La France doit "repenser" sa stratégie climatique internationale, recommande le Sénat

La France doit "repenser" sa stratégie climatique internationale, recommande le Sénat

La France doit
Paris le 9 juillet 2026. Nouvelle organisation des COP, nouveaux partenariats, meilleure répartition des financements: la France doit repenser sa stratégie climatique internationale pour la rendre plus "lisible" à l'heure où la protection du climat est fortement remise en cause, estime jeudi un rapport sénatorial.


"Le sujet du climat intéresse quand il fait chaud. Et il est trop souvent délaissé quand les températures redeviennent clémentes (...) ou parce que l'actualité nous inonde sans cesse d'autres sujets", a déploré jeudi Teva Rohfritsch, le rapporteur du texte, lors d'une conférence de presse.

Pour sortir la politique climatique "des cercles d'experts", les sénateurs recommandent de la décliner dans un document unique - une "stratégie nationale de diplomatie climatique" - rendu public et qui fixerait pour cinq ans "les priorités géographiques, diplomatiques, économiques et scientifiques de la France en matière climatique". 

Un débat préalable aux COP, les négociations climatiques organisées chaque année sous l'égide de l'ONU, devrait également avoir lieu au Parlement, ajoute le rapport.

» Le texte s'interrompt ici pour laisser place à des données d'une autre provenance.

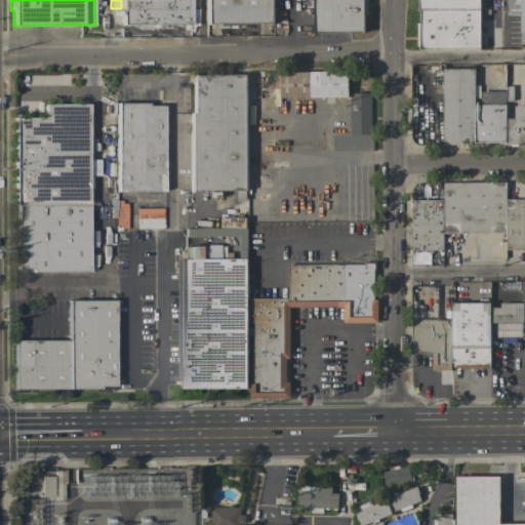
[(121,25),(121,0),(196,0),(196,5),(190,5),(190,6),(197,6),(197,25),(121,25)]
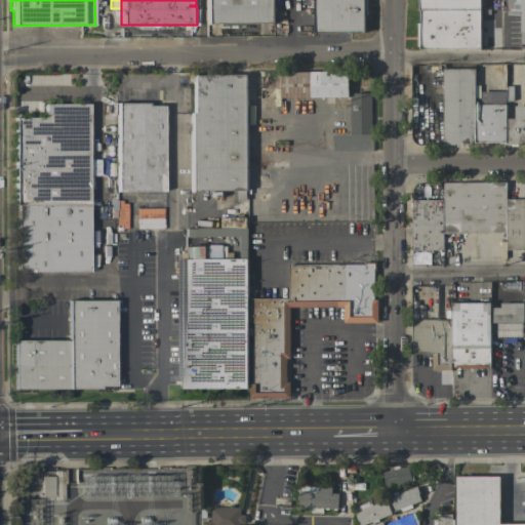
[(274,0),(274,24),(205,24),(205,0),(274,0)]
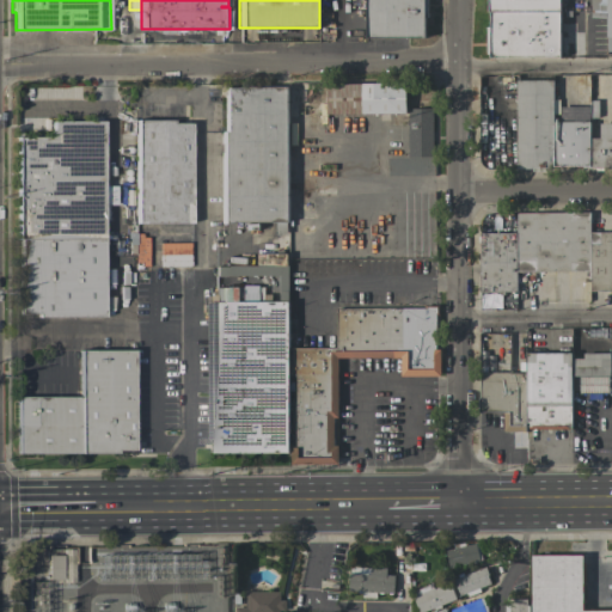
[(365,0),(427,0),(428,18),(424,18),(424,38),(365,38),(365,0)]
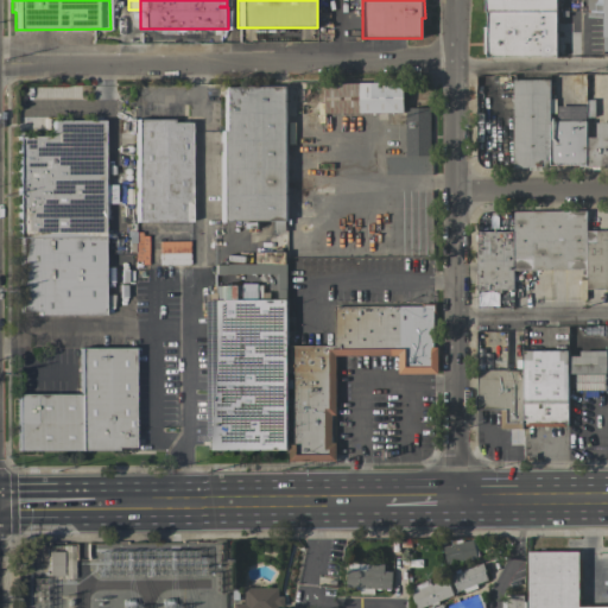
[(556,0),(556,58),(486,58),(486,55),(482,55),(482,27),(486,27),(486,12),(483,12),(483,0),(556,0)]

"Ce n'est pas un accessoire, c'est essentiel, car la question de l'urgence climatique doit être largement partagée, et pas seulement quand le thermomètre s'affole", estime M. Rohfritsch, sénateur (Rassemblement des démocrates, progressistes et indépendants) de la Polynésie française.

"Si le modèle des COP a fait ses preuves" leur "organisation touche aujourd'hui ses limites" et il convient de la rendre "plus fluide et efficace", indique le rapport.

Il est notamment "urgent" d'inscrire les présidences de COP dans une "logique de continuité sur cinq ans afin de renforcer la cohérence des négociations et le suivi des engagements". Et d'associer à chaque présidence un pays particulièrement vulnérable.
Concernant la France, la mission sénatoriale recommande d'intégrer au moins un représentant des Outre-mer aux équipes de négociation.

Autre volet de réflexion des sénateurs: la finance, dossier sur lequel achoppent de nombreuses négociations internationales ces dernières années.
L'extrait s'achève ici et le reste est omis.